(Page-level text extractions)
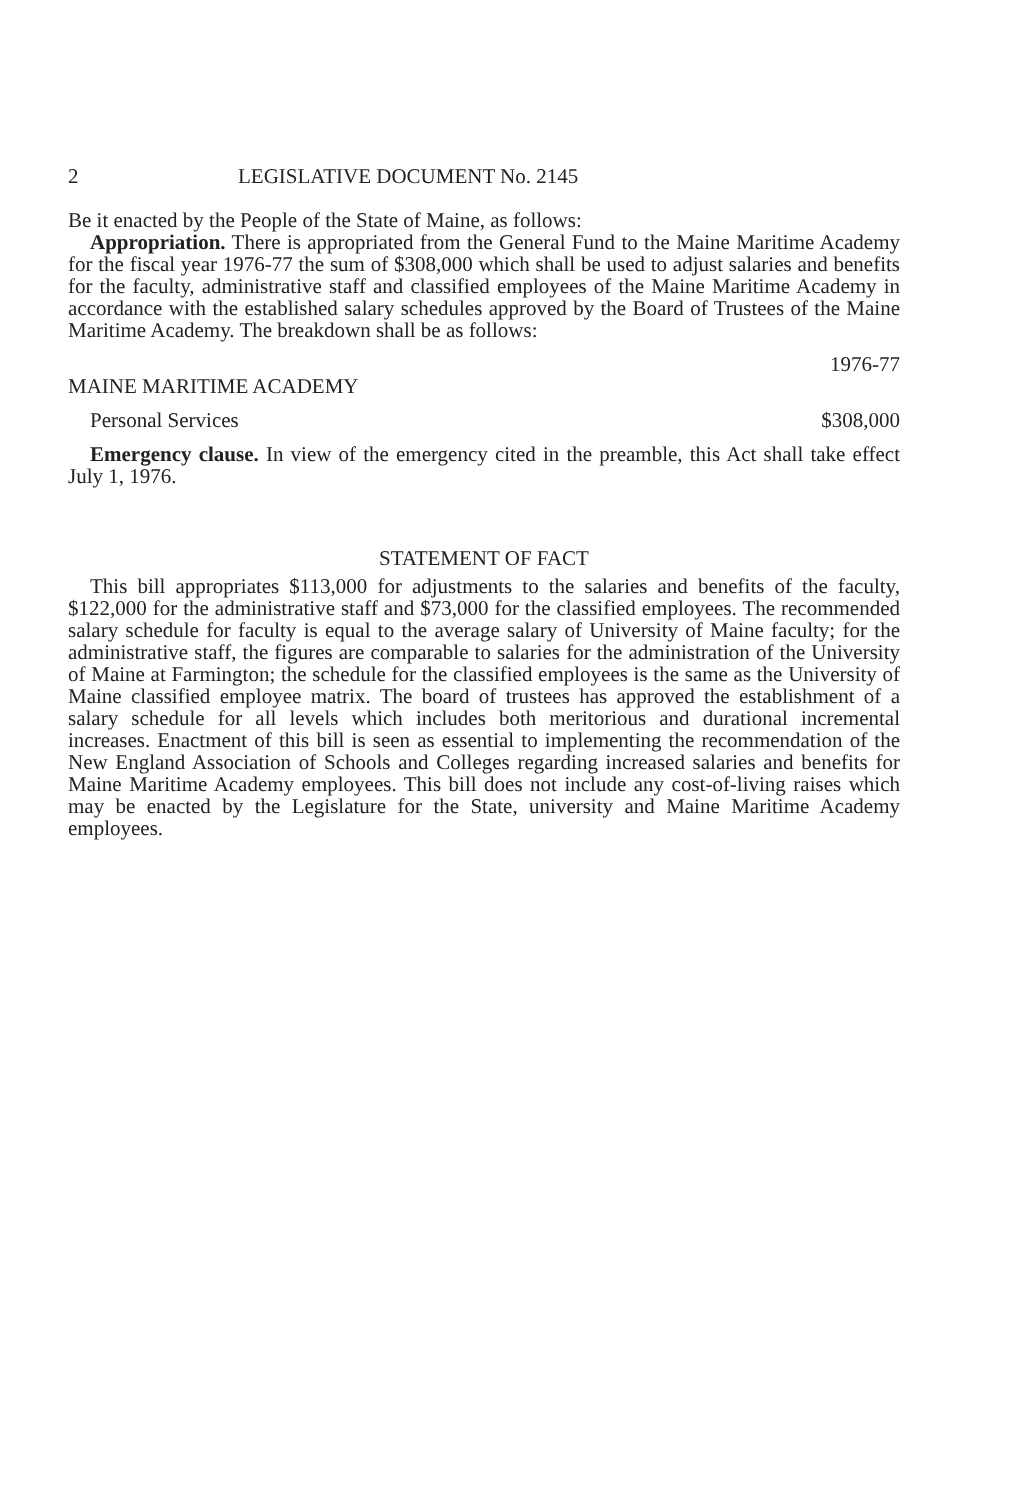2 LEGISLATIVE DOCUMENT No. 2145
Be it enacted by the People of the State of Maine, as follows:
Appropriation. There is appropriated from the General Fund to the Maine Maritime Academy for the fiscal year 1976-77 the sum of $308,000 which shall be used to adjust salaries and benefits for the faculty, administrative staff and classified employees of the Maine Maritime Academy in accordance with the established salary schedules approved by the Board of Trustees of the Maine Maritime Academy. The breakdown shall be as follows:
1976-77
MAINE MARITIME ACADEMY
Personal Services $308,000
Emergency clause. In view of the emergency cited in the preamble, this Act shall take effect July 1, 1976.
STATEMENT OF FACT
This bill appropriates $113,000 for adjustments to the salaries and benefits of the faculty, $122,000 for the administrative staff and $73,000 for the classified employees. The recommended salary schedule for faculty is equal to the average salary of University of Maine faculty; for the administrative staff, the figures are comparable to salaries for the administration of the University of Maine at Farmington; the schedule for the classified employees is the same as the University of Maine classified employee matrix. The board of trustees has approved the establishment of a salary schedule for all levels which includes both meritorious and durational incremental increases. Enactment of this bill is seen as essential to implementing the recommendation of the New England Association of Schools and Colleges regarding increased salaries and benefits for Maine Maritime Academy employees. This bill does not include any cost-of-living raises which may be enacted by the Legislature for the State, university and Maine Maritime Academy employees.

§ Your objective
Retype the entries above exactly, starting at their first line and ending with the line that holds "STATEMENT OF FACT"; pictures stay out.

§ Answer to this task
2 LEGISLATIVE DOCUMENT No. 2145
Be it enacted by the People of the State of Maine, as follows:
Appropriation. There is appropriated from the General Fund to the Maine Maritime Academy for the fiscal year 1976-77 the sum of $308,000 which shall be used to adjust salaries and benefits for the faculty, administrative staff and classified employees of the Maine Maritime Academy in accordance with the established salary schedules approved by the Board of Trustees of the Maine Maritime Academy. The breakdown shall be as follows:
1976-77
MAINE MARITIME ACADEMY
Personal Services $308,000
Emergency clause. In view of the emergency cited in the preamble, this Act shall take effect July 1, 1976.
STATEMENT OF FACT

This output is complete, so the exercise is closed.